Tarefa proposta
Reescreva o trecho do texto sobre o financiamento do imóvel de Genival que começa com as palavras "Quando essa história" e termina com "ficou mais claro.", trocando "atendente" por "gerente".

═════ Texto apresentado

Quando estas três pessoas se encontraram, o que aconteceu? Surgiu o grande plano para viabilizar o sonho de Genival.

Por meio de uma compra e venda (art. 481, do CC/2002), a incorporadora “Balança Mas Não Cai” obrigou-se a transferir, desde já, a propriedade de um futuro imóvel (um imóvel em construção, um imóvel na planta) para o Genival. Ainda, a incorporadora assumiu o dever de entregar a posse do bem, devidamente construído e regularizado, para Genival, em uma determinada data futura.

Na mesma compra e venda (art. 481, do CC/2002), o Genival, em contrapartida, obrigou-se a pagar o preço do futuro imóvel. Mas, Genival não tinha “dinheiro sobrando”, nem embaixo do colchão. Qual foi a saída? O mútuo (art. 586, do CC/2002), que aqui também pode ser chamado de empréstimo de dinheiro ou financiamento.

Em relação ao mútuo (art. 586, do CC/2002), a instituição financeira “Dinheiro Sobrando” emprestou certa quantia para o Genival, para que o Genival quitasse o preço da compra e venda do futuro imóvel.

Ainda em relação ao mútuo (art. 586, do CC/2002), fixou-se, no contrato, que Genival, teria dois compromissos fundamentais. Primeiro, teria que devolver à instituição financeira o dinheiro emprestado, isto é, as chamadas prestações do financiamento. Segundo, pagar outros valores a título de encargos, que vamos chamar aqui pela expressão “juros de obra” (também chamados de taxa de evolução de obra ou juros no pé), para remunerar a instituição pelo empréstimo concedido (art. 591, do CC/2002).

Também no que tange ao mútuo, ficou estabelecido que a obrigação de Genival, de pagar os encargos e as prestações, seria diferente, dependendo de certos períodos de tempo ou fases.

Quando essa história de fases ou períodos do mútuo foi dita ao Genival, ele não entendeu muito bem. Mas, após a explicação do atendente da instituição financeira, que vestia uma elegante gravata do “Mickey”, tudo ficou mais claro.

══════════
═════ Dados fornecidos

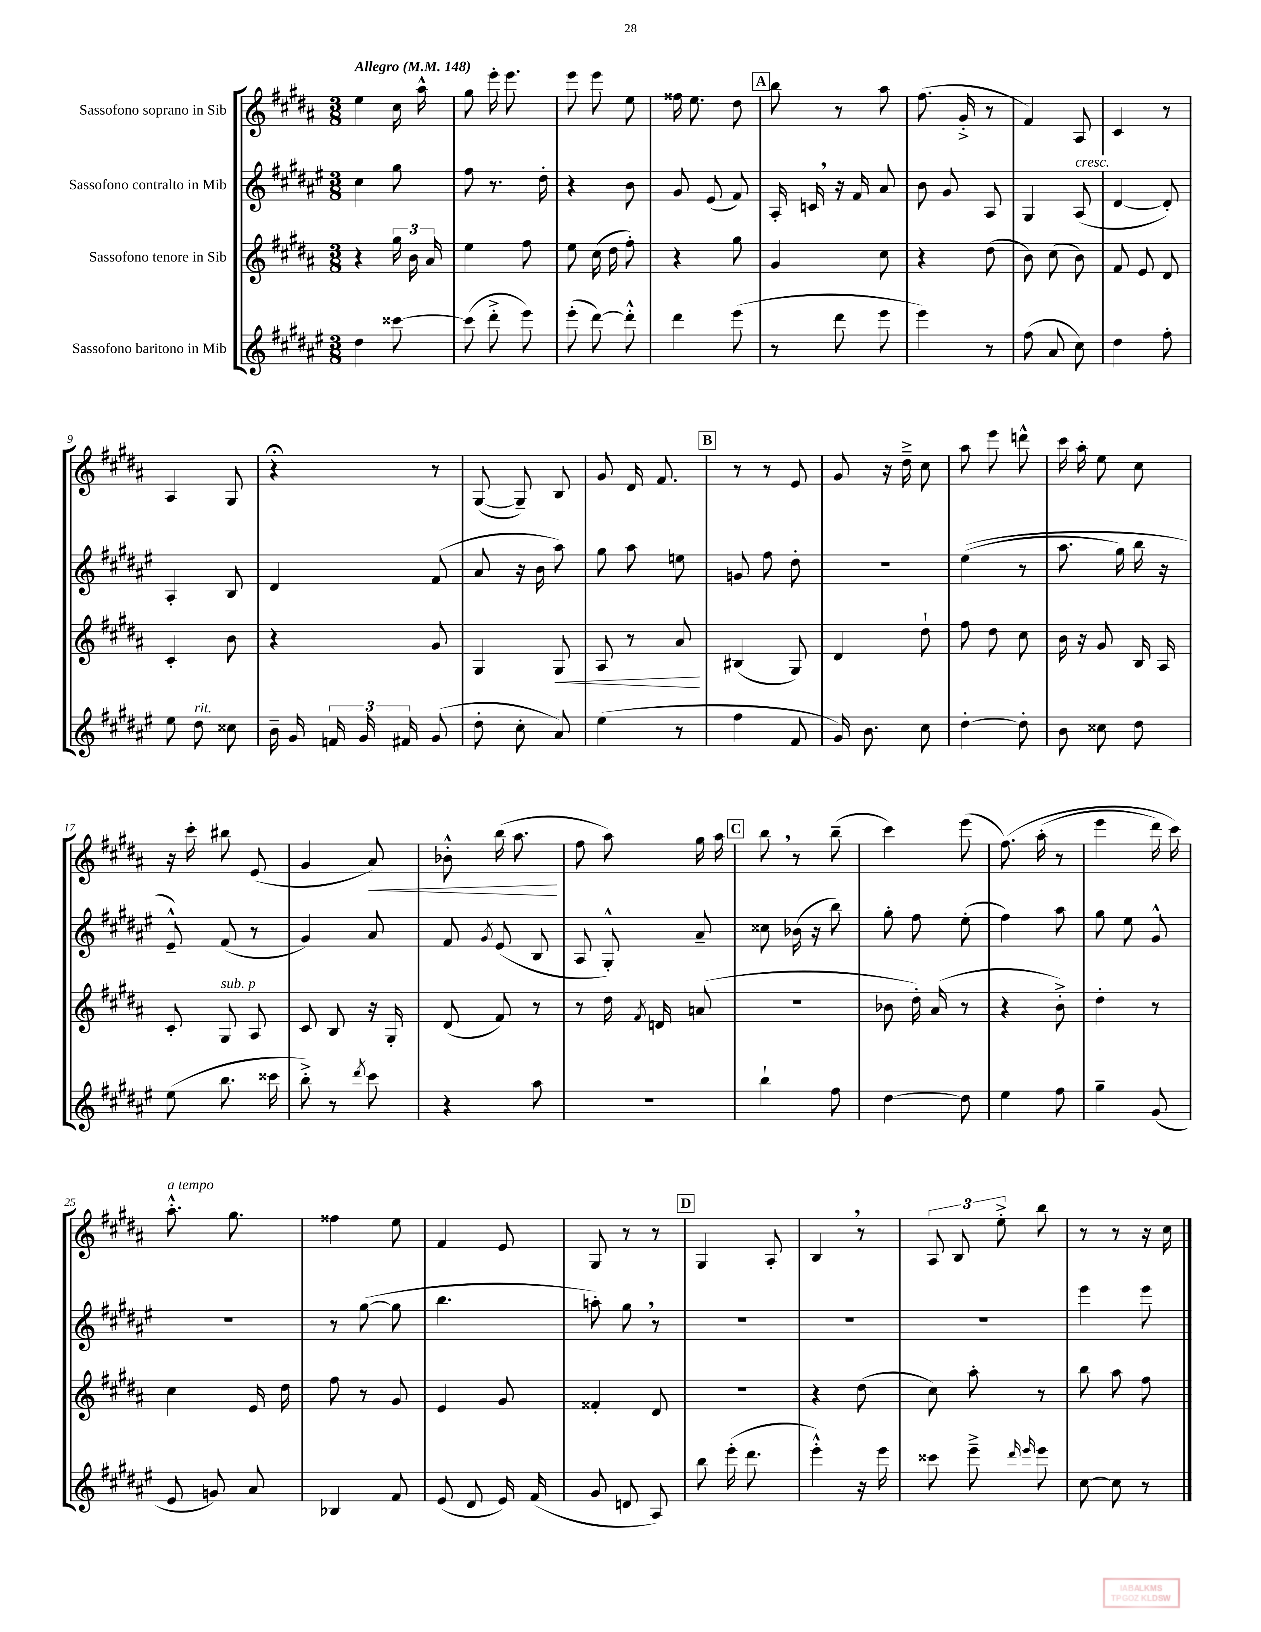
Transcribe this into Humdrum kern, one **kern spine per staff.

══════════

Solução do problema
Quando essa história de fases ou períodos do mútuo foi dita ao Genival, ele não entendeu muito bem. Mas, após a explicação do gerente da instituição financeira, que vestia uma elegante gravata do “Mickey”, tudo ficou mais claro.